§ **Task directions**:
From the records below, find each line with the string "декабря" and copy it.

§ **Task material**:
• • • •
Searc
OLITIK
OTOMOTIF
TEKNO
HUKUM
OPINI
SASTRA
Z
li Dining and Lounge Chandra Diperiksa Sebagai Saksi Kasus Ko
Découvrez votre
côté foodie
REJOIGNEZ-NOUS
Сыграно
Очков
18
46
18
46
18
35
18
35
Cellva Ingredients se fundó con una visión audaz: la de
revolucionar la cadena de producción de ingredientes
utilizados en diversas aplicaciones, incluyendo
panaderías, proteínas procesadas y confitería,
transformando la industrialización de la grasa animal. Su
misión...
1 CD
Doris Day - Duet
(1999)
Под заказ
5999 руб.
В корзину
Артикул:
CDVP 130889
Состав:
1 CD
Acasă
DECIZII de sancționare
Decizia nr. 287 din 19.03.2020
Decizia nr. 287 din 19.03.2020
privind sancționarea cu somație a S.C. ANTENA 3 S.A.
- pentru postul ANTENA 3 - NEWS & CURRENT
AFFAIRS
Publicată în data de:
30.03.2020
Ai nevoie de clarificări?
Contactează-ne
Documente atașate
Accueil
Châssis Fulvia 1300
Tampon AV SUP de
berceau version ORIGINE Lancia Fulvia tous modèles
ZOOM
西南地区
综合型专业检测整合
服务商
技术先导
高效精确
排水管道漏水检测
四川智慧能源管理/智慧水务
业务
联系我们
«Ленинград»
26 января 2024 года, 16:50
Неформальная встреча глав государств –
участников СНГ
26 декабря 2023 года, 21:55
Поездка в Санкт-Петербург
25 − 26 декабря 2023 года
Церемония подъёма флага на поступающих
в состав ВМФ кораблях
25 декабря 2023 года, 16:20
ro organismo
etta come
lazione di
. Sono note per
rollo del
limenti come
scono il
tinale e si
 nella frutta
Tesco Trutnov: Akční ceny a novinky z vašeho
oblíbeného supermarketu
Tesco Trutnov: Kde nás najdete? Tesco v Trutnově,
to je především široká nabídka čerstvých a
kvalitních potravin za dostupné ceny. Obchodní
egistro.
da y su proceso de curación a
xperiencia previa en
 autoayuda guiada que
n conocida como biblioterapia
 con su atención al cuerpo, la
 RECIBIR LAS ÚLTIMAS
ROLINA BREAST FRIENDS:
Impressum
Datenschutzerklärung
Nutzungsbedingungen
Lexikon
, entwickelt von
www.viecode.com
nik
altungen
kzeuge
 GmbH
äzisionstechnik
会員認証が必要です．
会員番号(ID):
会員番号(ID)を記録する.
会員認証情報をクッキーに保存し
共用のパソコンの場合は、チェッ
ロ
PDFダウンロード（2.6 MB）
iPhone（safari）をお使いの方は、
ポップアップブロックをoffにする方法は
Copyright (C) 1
• • • •
§ **Answer to the exercise**:
26 декабря 2023 года, 21:55
25 − 26 декабря 2023 года
25 декабря 2023 года, 16:20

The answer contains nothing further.